Once when we weren’t speaking, you posted “I Miss You” by Frank Ocean to my timeline. You wrote about it on my birthday. It meant so much to me. I didn’t go back and listen to it, I hadn’t heard it for so long. When I read that post again, my eyes were stinging by the third paragraph, because I looked at how things had changed. Soon I was crying, by the last few sentences I was a wreck. It was emotional and painful and fascinating to feel that much emotion from seeing words. I listened to the song, I sang along and recited every annoying-bitch-in-the-audience’s two cents. It took me back. Two years ago, when you sent me that song, everything was alright because I missed you too. Four days ago, when I sent it to you… nothing. And everything is not alright. Because look at how things have changed.
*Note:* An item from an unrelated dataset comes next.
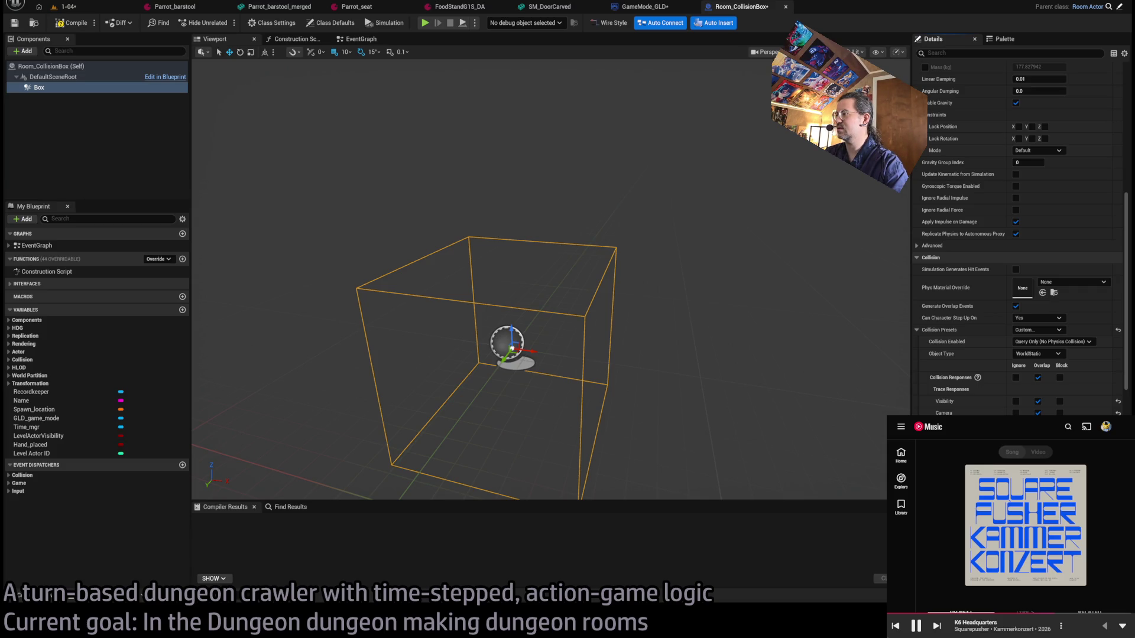
{"action": "left_click", "coordinate": [1015, 377]}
I didn’t know you were serious. I wouldn’t have known why. I still don’t. You didn’t tell me but I didn’t ask. Was I supposed to ask? Was I supposed to know? What do I do now that I’ve made the smallest attempt to heal our friendship, in the way I thought I knew how, and failed? I feel sick and nervous and so angry at you and at me. But you, you have so easily pushed me away. “You’re not my best friend.” Did you really think it wasn’t you? Or is that just what you wanted? Was I too difficult? Annoying? Argumentative? Was the fighting not how you wanted us to show we cared? Was I not there to put you back together when you were falling apart? To love you after every mistake? Do you still love me after this one? Are you still ‘you’ without me? This hurts. I don’t know what to apologise for, I don’t know what to fight about.
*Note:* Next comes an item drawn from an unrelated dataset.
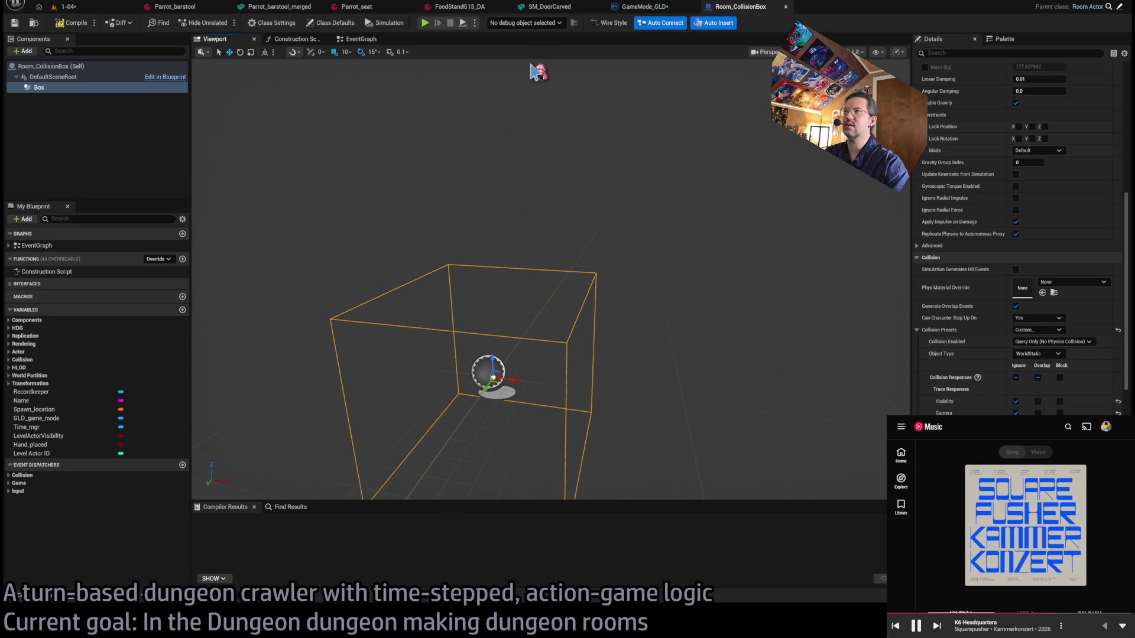
{"action": "left_click", "coordinate": [56, 600]}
I dare to say that I have been treated unfairly, left in the dark. I have no chance to say my piece because I have no knowledge of what this is. I hate not knowing what and why and I hate not knowing what you’re thinking. All I can think of is how everything has changed, that is actually all that I do know. And it’s weird, it’s frustrating and confusing. I miss you, like every single fucking day. I miss my best friend and it is shit. It’s always been my understanding that when you love someone, you fight about stuff, you get mad, you go through shit, but you never ever give up. Not even when they push you away, not even when they hurt you and hate you, you just don’t give up on them, even when they’ve given up on you. But, there is an extent. This time, for whatever reason, you’ve chosen not to fight. So, I have no option to fight back. That scares the hell out of me because I don’t know if that means it really is time to give up, I don’t know if that really means ‘The End’.